Petrie shows up to do “doctor’y” things and then jets off when not needed by the author. Fu-Manchu’s main English adversary, Sir Dennis Nayland Smith, sometimes referred to as Sir Dennis and at other times as Nayland Smith, does his typical bungling job of opposing Fu-Manchu. Greville’s lover and Barton’s niece is there to provide a frisson of danger and to be kidnapped and that’s about it.
Finally, the biggest thing that got my goat, was that Fu-Manchu acts like an English Blue-Blood and keeps his “sacred and honorable word” even though it means not killing Nayland Smith, Petrie and Barton, the man who cheated him. It was pure national projection on the part of Rohmer (the author) and it stank like three day old fish. There are times I wish people like Rohmer had been in Mao’s re-education camps. I realize that is impossible, given when this was written and when Mao’s reign of terror occurred, but still, I like to fantasize.
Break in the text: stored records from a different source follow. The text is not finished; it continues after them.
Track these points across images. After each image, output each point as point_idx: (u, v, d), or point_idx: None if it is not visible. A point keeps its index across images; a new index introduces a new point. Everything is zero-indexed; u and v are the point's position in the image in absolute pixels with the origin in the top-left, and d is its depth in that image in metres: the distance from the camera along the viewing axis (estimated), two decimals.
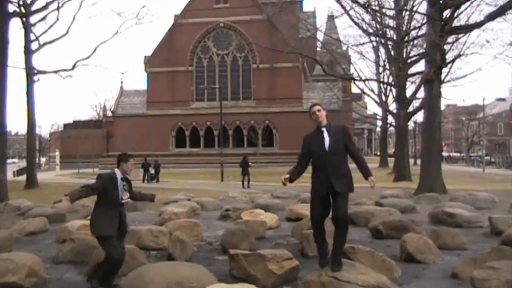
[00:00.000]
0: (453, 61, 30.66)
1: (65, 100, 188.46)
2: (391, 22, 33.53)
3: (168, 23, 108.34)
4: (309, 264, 7.59)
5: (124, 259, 7.08)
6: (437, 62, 21.87)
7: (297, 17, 49.40)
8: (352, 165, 6.58)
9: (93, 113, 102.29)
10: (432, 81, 22.08)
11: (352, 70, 50.19)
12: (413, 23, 33.34)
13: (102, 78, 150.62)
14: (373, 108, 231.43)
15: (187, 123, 70.52)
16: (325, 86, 64.60)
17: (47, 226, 12.63)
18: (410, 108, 37.46)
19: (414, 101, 38.48)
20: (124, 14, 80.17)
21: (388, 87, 45.29)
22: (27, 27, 33.68)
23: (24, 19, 33.10)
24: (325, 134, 6.60)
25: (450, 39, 27.45)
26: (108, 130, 74.73)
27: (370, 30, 33.98)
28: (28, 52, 34.23)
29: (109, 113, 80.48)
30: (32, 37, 34.61)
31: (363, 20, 33.73)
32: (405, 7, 31.51)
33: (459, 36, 28.83)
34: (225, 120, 52.45)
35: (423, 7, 31.63)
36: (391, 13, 31.73)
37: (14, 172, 53.65)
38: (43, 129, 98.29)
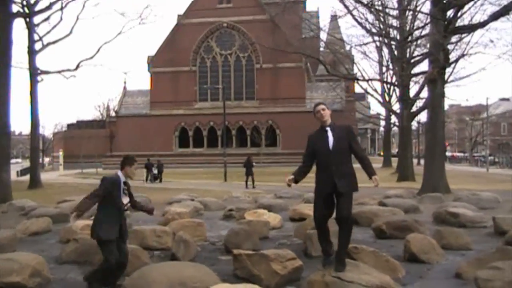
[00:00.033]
0: (456, 61, 30.59)
1: (69, 100, 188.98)
2: (395, 22, 33.56)
3: (171, 23, 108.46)
4: (313, 264, 7.58)
5: (128, 260, 7.07)
6: (440, 62, 21.83)
7: (300, 17, 49.33)
8: (357, 165, 6.55)
9: (96, 113, 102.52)
10: (436, 81, 22.05)
11: (355, 70, 50.23)
12: (417, 23, 33.32)
13: (106, 78, 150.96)
14: (376, 108, 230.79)
15: (190, 123, 70.53)
16: (328, 86, 64.55)
17: (51, 226, 12.65)
18: (414, 108, 37.40)
19: (417, 101, 38.38)
20: (127, 14, 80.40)
21: (392, 87, 45.29)
22: (31, 28, 33.72)
23: (27, 19, 33.14)
24: (329, 134, 6.60)
25: (454, 38, 27.38)
26: (111, 130, 74.77)
27: (374, 30, 33.98)
28: (31, 52, 34.28)
29: (113, 113, 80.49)
30: (36, 37, 34.66)
31: (366, 20, 33.76)
32: (408, 7, 31.46)
33: (463, 35, 28.77)
34: (228, 120, 52.48)
35: (426, 7, 31.54)
36: (395, 13, 31.75)
37: (17, 172, 53.73)
38: (47, 129, 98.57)
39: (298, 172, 6.82)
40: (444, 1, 21.16)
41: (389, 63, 42.42)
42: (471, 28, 23.34)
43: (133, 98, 74.58)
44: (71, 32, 37.31)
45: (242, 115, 68.48)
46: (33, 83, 34.29)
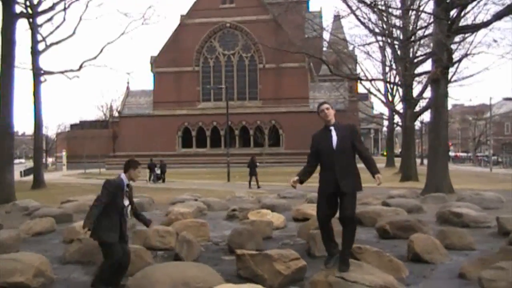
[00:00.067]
0: (460, 60, 30.54)
1: (72, 101, 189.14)
2: (398, 22, 33.44)
3: (174, 23, 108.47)
4: (316, 264, 7.58)
5: (130, 261, 7.07)
6: (443, 61, 21.81)
7: (303, 17, 49.37)
8: (361, 165, 6.54)
9: (99, 114, 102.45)
10: (439, 81, 22.03)
11: (358, 70, 50.08)
12: (420, 22, 33.24)
13: (109, 78, 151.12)
14: (379, 108, 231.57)
15: (193, 123, 70.56)
16: (331, 86, 64.51)
17: (54, 226, 12.67)
18: (417, 108, 37.35)
19: (420, 100, 38.36)
20: (130, 14, 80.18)
21: (395, 87, 45.17)
22: (34, 28, 33.77)
23: (31, 20, 33.18)
24: (333, 133, 6.59)
25: (457, 38, 27.35)
26: (114, 131, 74.85)
27: (377, 30, 33.92)
28: (35, 53, 34.34)
29: (116, 114, 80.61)
30: (39, 37, 34.71)
31: (369, 19, 33.69)
32: (411, 7, 31.42)
33: (466, 35, 28.74)
34: (231, 120, 52.47)
35: (429, 7, 31.63)
36: (398, 12, 31.66)
37: (21, 172, 53.79)
38: (50, 129, 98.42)
39: (302, 173, 6.82)
40: (448, 1, 21.13)
41: (392, 63, 42.32)
42: (474, 27, 23.32)
43: (136, 98, 74.64)
44: (74, 32, 37.37)
45: (245, 115, 68.48)
46: (37, 83, 34.34)
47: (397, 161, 49.62)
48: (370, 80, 40.69)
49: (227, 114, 42.39)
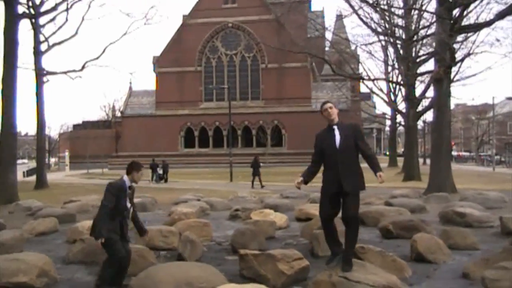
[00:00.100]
0: (462, 60, 30.46)
1: (75, 101, 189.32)
2: (400, 21, 33.46)
3: (177, 23, 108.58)
4: (319, 264, 7.56)
5: (130, 260, 7.08)
6: (446, 61, 21.78)
7: (305, 17, 49.27)
8: (365, 165, 6.53)
9: (102, 114, 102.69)
10: (442, 80, 22.01)
11: (360, 70, 49.94)
12: (422, 22, 33.22)
13: (111, 78, 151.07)
14: (382, 107, 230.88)
15: (196, 123, 70.57)
16: (334, 86, 64.51)
17: (57, 226, 12.69)
18: (419, 108, 37.28)
19: (423, 100, 38.30)
20: (132, 14, 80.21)
21: (397, 87, 45.20)
22: (37, 28, 33.82)
23: (33, 20, 33.21)
24: (336, 132, 6.58)
25: (460, 38, 27.30)
26: (117, 131, 74.93)
27: (379, 29, 33.89)
28: (37, 53, 34.39)
29: (118, 114, 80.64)
30: (42, 38, 34.77)
31: (371, 19, 33.70)
32: (414, 6, 31.40)
33: (469, 34, 28.69)
34: (233, 120, 52.48)
35: (432, 6, 31.49)
36: (400, 12, 31.68)
37: (24, 172, 53.90)
38: (53, 129, 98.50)
39: (306, 173, 6.81)
40: (450, 0, 21.10)
41: (394, 62, 42.32)
42: (477, 27, 23.27)
43: (138, 98, 74.69)
44: (76, 32, 37.45)
45: (247, 115, 68.47)
46: (39, 84, 34.41)
47: (400, 161, 49.60)
48: (373, 80, 40.67)
49: (230, 114, 42.39)
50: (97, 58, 38.62)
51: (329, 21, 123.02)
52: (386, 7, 30.82)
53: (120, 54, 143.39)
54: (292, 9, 38.67)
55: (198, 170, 57.84)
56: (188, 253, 8.67)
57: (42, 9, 33.20)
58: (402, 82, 38.48)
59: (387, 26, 33.55)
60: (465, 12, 23.05)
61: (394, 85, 45.05)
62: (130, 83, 78.05)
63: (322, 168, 6.79)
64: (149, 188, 29.02)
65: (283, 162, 61.64)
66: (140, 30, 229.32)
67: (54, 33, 36.28)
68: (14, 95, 24.51)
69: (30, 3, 32.46)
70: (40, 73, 34.42)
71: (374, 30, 33.47)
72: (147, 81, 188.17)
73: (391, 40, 34.84)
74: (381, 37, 36.88)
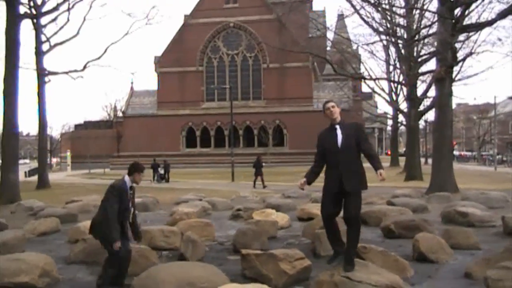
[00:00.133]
0: (464, 59, 30.47)
1: (76, 101, 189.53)
2: (402, 21, 33.40)
3: (178, 23, 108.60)
4: (321, 264, 7.56)
5: (132, 260, 7.08)
6: (448, 60, 21.77)
7: (306, 17, 49.35)
8: (367, 164, 6.50)
9: (103, 114, 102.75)
10: (443, 80, 21.98)
11: (362, 69, 50.05)
12: (424, 21, 33.21)
13: (113, 78, 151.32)
14: (383, 107, 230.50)
15: (198, 123, 70.55)
16: (335, 86, 64.43)
17: (59, 226, 12.70)
18: (421, 107, 37.26)
19: (425, 100, 38.27)
20: (134, 14, 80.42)
21: (399, 86, 45.20)
22: (38, 28, 33.84)
23: (35, 20, 33.26)
24: (338, 131, 6.58)
25: (461, 37, 27.31)
26: (118, 131, 74.92)
27: (381, 29, 33.85)
28: (39, 53, 34.41)
29: (120, 114, 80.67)
30: (43, 38, 34.79)
31: (373, 19, 33.63)
32: (415, 6, 31.37)
33: (470, 34, 28.68)
34: (235, 120, 52.44)
35: (433, 6, 31.47)
36: (402, 11, 31.65)
37: (25, 172, 53.95)
38: (54, 129, 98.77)
39: (309, 173, 6.81)
40: (452, 0, 21.09)
41: (396, 62, 42.31)
42: (478, 26, 23.24)
43: (140, 98, 74.68)
44: (78, 33, 37.46)
45: (249, 115, 68.42)
46: (41, 84, 34.42)
47: (402, 161, 49.54)
48: (374, 79, 40.73)
49: (231, 114, 42.36)
50: (99, 58, 38.65)
51: (331, 21, 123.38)
52: (387, 7, 30.79)
53: (121, 54, 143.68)
54: (293, 9, 38.64)
55: (200, 170, 57.84)
56: (190, 253, 8.67)
57: (44, 9, 33.23)
58: (403, 82, 38.45)
59: (388, 25, 33.50)
60: (466, 12, 23.04)
61: (395, 84, 45.07)
62: (132, 83, 78.12)
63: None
64: (150, 188, 29.02)
65: (285, 162, 61.60)
66: (142, 30, 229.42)
67: (55, 33, 36.32)
68: (15, 95, 24.53)
69: (32, 3, 32.50)
70: (41, 73, 34.43)
71: (375, 30, 33.44)
72: (149, 81, 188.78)
73: (393, 39, 34.80)
74: (383, 37, 36.87)
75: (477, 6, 25.01)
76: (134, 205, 7.17)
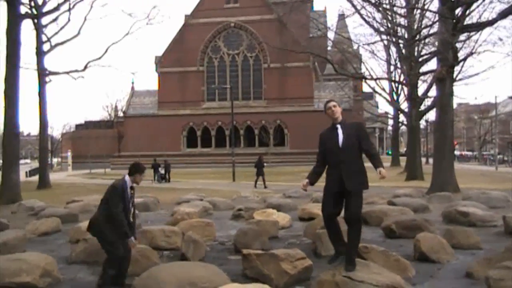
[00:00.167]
0: (465, 59, 30.44)
1: (77, 101, 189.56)
2: (403, 21, 33.40)
3: (179, 23, 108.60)
4: (322, 264, 7.55)
5: (134, 260, 7.08)
6: (449, 60, 21.76)
7: (307, 17, 49.31)
8: (368, 164, 6.49)
9: (104, 114, 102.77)
10: (444, 80, 21.97)
11: (363, 69, 50.11)
12: (425, 21, 33.20)
13: (114, 78, 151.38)
14: (384, 107, 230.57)
15: (198, 123, 70.57)
16: (336, 85, 64.39)
17: (60, 226, 12.69)
18: (422, 107, 37.27)
19: (425, 99, 38.32)
20: (135, 14, 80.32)
21: (400, 86, 45.15)
22: (39, 29, 33.84)
23: (35, 20, 33.26)
24: (339, 131, 6.57)
25: (462, 37, 27.29)
26: (119, 131, 74.94)
27: (381, 29, 33.84)
28: (40, 53, 34.41)
29: (120, 114, 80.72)
30: (44, 38, 34.78)
31: (374, 18, 33.61)
32: (416, 6, 31.36)
33: (471, 34, 28.66)
34: (236, 120, 52.44)
35: (434, 5, 31.49)
36: (402, 11, 31.64)
37: (26, 172, 53.96)
38: (55, 129, 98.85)
39: (312, 174, 6.82)
40: (452, 0, 21.08)
41: (397, 62, 42.28)
42: (479, 26, 23.23)
43: (140, 98, 74.71)
44: (79, 33, 37.46)
45: (250, 115, 68.44)
46: (42, 84, 34.41)
47: (402, 160, 49.53)
48: (375, 79, 40.69)
49: (232, 114, 42.38)
50: (100, 58, 38.65)
51: (331, 21, 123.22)
52: (388, 7, 30.78)
53: (122, 54, 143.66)
54: (294, 8, 38.64)
55: (201, 170, 57.87)
56: (191, 253, 8.67)
57: (45, 9, 33.21)
58: (404, 82, 38.46)
59: (389, 25, 33.48)
60: (467, 11, 23.04)
61: (396, 84, 45.03)
62: (132, 83, 78.15)
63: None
64: (151, 188, 29.03)
65: (286, 161, 61.66)
66: (142, 30, 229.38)
67: (56, 33, 36.33)
68: (16, 95, 24.55)
69: (33, 3, 32.50)
70: (42, 73, 34.43)
71: (376, 30, 33.44)
72: (149, 81, 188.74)
73: (394, 39, 34.78)
74: (384, 37, 36.84)
75: (478, 6, 25.02)
76: (134, 205, 7.18)
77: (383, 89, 44.88)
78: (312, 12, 70.76)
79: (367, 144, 6.63)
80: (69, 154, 68.20)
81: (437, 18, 24.81)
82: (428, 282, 7.17)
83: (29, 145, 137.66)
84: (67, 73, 37.16)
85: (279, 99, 68.66)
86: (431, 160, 39.75)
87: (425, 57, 34.28)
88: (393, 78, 44.53)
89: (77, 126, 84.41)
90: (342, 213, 6.57)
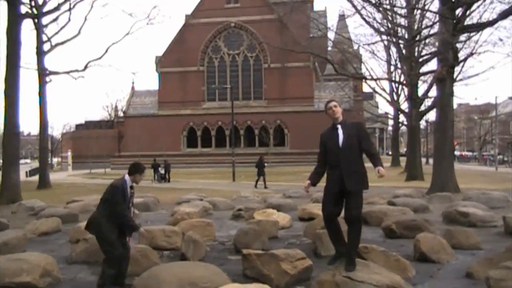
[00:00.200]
0: (465, 59, 30.46)
1: (77, 101, 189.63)
2: (403, 21, 33.40)
3: (179, 23, 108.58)
4: (322, 264, 7.54)
5: (134, 260, 7.08)
6: (449, 60, 21.76)
7: (308, 17, 49.30)
8: (369, 164, 6.49)
9: (104, 114, 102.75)
10: (445, 80, 21.96)
11: (363, 69, 50.10)
12: (425, 21, 33.21)
13: (114, 78, 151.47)
14: (384, 107, 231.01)
15: (199, 123, 70.58)
16: (336, 86, 64.40)
17: (60, 226, 12.69)
18: (422, 107, 37.26)
19: (426, 100, 38.32)
20: (135, 14, 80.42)
21: (400, 86, 45.17)
22: (39, 28, 33.83)
23: (36, 20, 33.26)
24: (340, 131, 6.57)
25: (462, 37, 27.30)
26: (119, 130, 74.95)
27: (382, 29, 33.86)
28: (40, 53, 34.41)
29: (121, 114, 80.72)
30: (44, 38, 34.77)
31: (374, 19, 33.62)
32: (416, 6, 31.34)
33: (471, 34, 28.67)
34: (236, 120, 52.47)
35: (435, 6, 31.51)
36: (403, 11, 31.64)
37: (26, 172, 53.97)
38: (55, 129, 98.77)
39: (313, 175, 6.82)
40: (453, 0, 21.08)
41: (397, 62, 42.30)
42: (480, 26, 23.25)
43: (141, 98, 74.73)
44: (79, 32, 37.46)
45: (250, 115, 68.45)
46: (42, 83, 34.40)
47: (402, 161, 49.54)
48: (375, 80, 40.70)
49: (232, 114, 42.39)
50: (100, 58, 38.63)
51: (332, 21, 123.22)
52: (388, 7, 30.81)
53: (122, 54, 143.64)
54: (294, 8, 38.66)
55: (201, 170, 57.88)
56: (191, 253, 8.67)
57: (45, 9, 33.22)
58: (404, 82, 38.46)
59: (389, 25, 33.50)
60: (467, 12, 23.05)
61: (396, 84, 45.05)
62: (133, 83, 78.28)
63: None
64: (151, 188, 29.03)
65: (286, 161, 61.66)
66: (143, 30, 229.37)
67: (56, 33, 36.34)
68: (17, 95, 24.55)
69: (33, 3, 32.50)
70: (42, 73, 34.43)
71: (376, 30, 33.44)
72: (150, 81, 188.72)
73: (394, 39, 34.80)
74: (384, 37, 36.87)
75: (478, 6, 25.05)
76: (133, 204, 7.19)
77: (383, 90, 44.92)
78: (312, 12, 70.78)
79: (368, 144, 6.63)
80: (69, 154, 68.20)
81: (437, 18, 24.82)
82: (428, 282, 7.17)
83: (29, 145, 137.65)
84: (68, 73, 37.15)
85: (279, 99, 68.68)
86: (431, 161, 39.73)
87: (425, 57, 34.29)
88: (393, 79, 44.56)
89: (77, 126, 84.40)
90: (342, 213, 6.57)
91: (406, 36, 33.70)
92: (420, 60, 34.35)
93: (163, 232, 9.89)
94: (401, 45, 35.19)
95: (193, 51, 69.98)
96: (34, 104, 50.64)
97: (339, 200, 6.49)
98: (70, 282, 7.64)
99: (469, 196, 17.13)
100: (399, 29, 34.09)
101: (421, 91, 37.72)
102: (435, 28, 28.34)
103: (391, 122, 66.06)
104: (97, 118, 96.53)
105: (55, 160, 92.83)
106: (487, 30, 29.02)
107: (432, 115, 49.95)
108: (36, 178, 38.64)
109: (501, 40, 29.33)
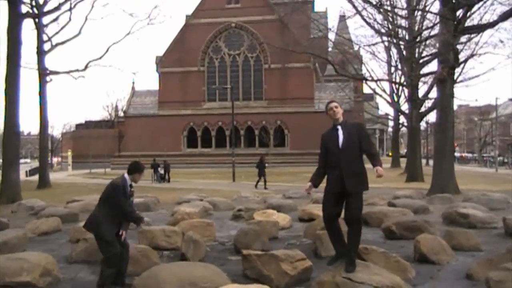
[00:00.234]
0: (466, 61, 30.49)
1: (77, 101, 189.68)
2: (403, 22, 33.42)
3: (180, 23, 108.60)
4: (322, 265, 7.53)
5: (134, 260, 7.09)
6: (450, 62, 21.76)
7: (308, 17, 49.35)
8: (369, 165, 6.49)
9: (105, 114, 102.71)
10: (445, 81, 21.97)
11: (364, 70, 50.12)
12: (426, 23, 33.22)
13: (114, 78, 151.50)
14: (385, 108, 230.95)
15: (199, 123, 70.59)
16: (336, 86, 64.43)
17: (60, 225, 12.69)
18: (422, 108, 37.30)
19: (426, 101, 38.29)
20: (136, 14, 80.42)
21: (400, 87, 45.17)
22: (40, 28, 33.83)
23: (36, 20, 33.25)
24: (340, 132, 6.58)
25: (463, 38, 27.28)
26: (119, 130, 74.97)
27: (382, 30, 33.85)
28: (40, 53, 34.40)
29: (121, 113, 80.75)
30: (45, 37, 34.76)
31: (375, 20, 33.62)
32: (417, 7, 31.36)
33: (472, 35, 28.67)
34: (236, 120, 52.48)
35: (435, 7, 31.54)
36: (403, 13, 31.63)
37: (26, 172, 53.97)
38: (55, 129, 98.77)
39: (315, 176, 6.82)
40: (454, 1, 21.08)
41: (397, 63, 42.34)
42: (480, 28, 23.26)
43: (141, 98, 74.73)
44: (79, 32, 37.43)
45: (250, 115, 68.46)
46: (42, 83, 34.39)
47: (403, 162, 49.56)
48: (376, 81, 40.71)
49: (233, 114, 42.41)
50: (100, 58, 38.58)
51: (332, 22, 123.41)
52: (389, 8, 30.80)
53: (123, 54, 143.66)
54: (295, 9, 38.75)
55: (201, 170, 57.87)
56: (191, 253, 8.67)
57: (46, 9, 33.20)
58: (405, 83, 38.47)
59: (390, 27, 33.52)
60: (468, 13, 23.06)
61: (397, 86, 45.06)
62: (133, 83, 78.54)
63: None
64: (151, 188, 29.04)
65: (286, 162, 61.67)
66: (143, 30, 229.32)
67: (57, 32, 36.33)
68: (17, 95, 24.54)
69: (34, 3, 32.48)
70: (43, 73, 34.42)
71: (377, 31, 33.43)
72: (150, 81, 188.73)
73: (395, 41, 34.81)
74: (384, 38, 36.86)
75: (479, 8, 25.08)
76: (132, 203, 7.20)
77: (384, 91, 44.93)
78: (313, 13, 70.85)
79: (368, 145, 6.64)
80: (69, 153, 68.20)
81: (438, 19, 24.81)
82: (428, 283, 7.17)
83: (29, 145, 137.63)
84: (68, 72, 37.12)
85: (279, 99, 68.68)
86: (431, 162, 39.72)
87: (426, 58, 34.30)
88: (393, 80, 44.60)
89: (78, 125, 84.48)
90: (342, 214, 6.58)
91: (407, 37, 33.74)
92: (421, 61, 34.37)
93: (163, 232, 9.89)
94: (402, 46, 35.20)
95: (193, 51, 70.00)
96: (34, 104, 50.66)
97: (339, 201, 6.50)
98: (70, 281, 7.64)
99: (469, 197, 17.13)
100: (399, 30, 34.11)
101: (421, 92, 37.77)
102: (436, 30, 28.35)
103: (391, 123, 66.02)
104: (97, 118, 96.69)
105: (55, 159, 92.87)
106: (488, 32, 29.04)
107: (432, 116, 49.98)
108: (36, 177, 38.66)
109: (501, 41, 29.53)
I still enjoyed the overall story of the rise of a heretic sect of Islam but it wasn’t much of a Dr Fu-Manchu story, hence the extremely low rating. I just hope that wretched Greville isn’t the narrator for the next story.
★✬☆☆☆
From the Publisher
After discovering the tomb of El Mokanna - the Veiled Prophet - and retrieving the precious relics buried there, the eminent archaeologist Sir Lionel Barton blows up the tomb. The heretic sect faithful to Mokanna interpret the fireball as their prophet's second coming, and a violent uprising begins.
Meanwhile, the insidious Dr. Fu-Manchu senses an opportunity to use the powerful relics for his own evil ends. The action stretches from Persia to Cairo, then back to London, including an extraordinary confrontation inside of the Great Pyramid. Along the way his opponents face Ogboni killers, mind-control drugs, dervishes, and a "ghost mosque."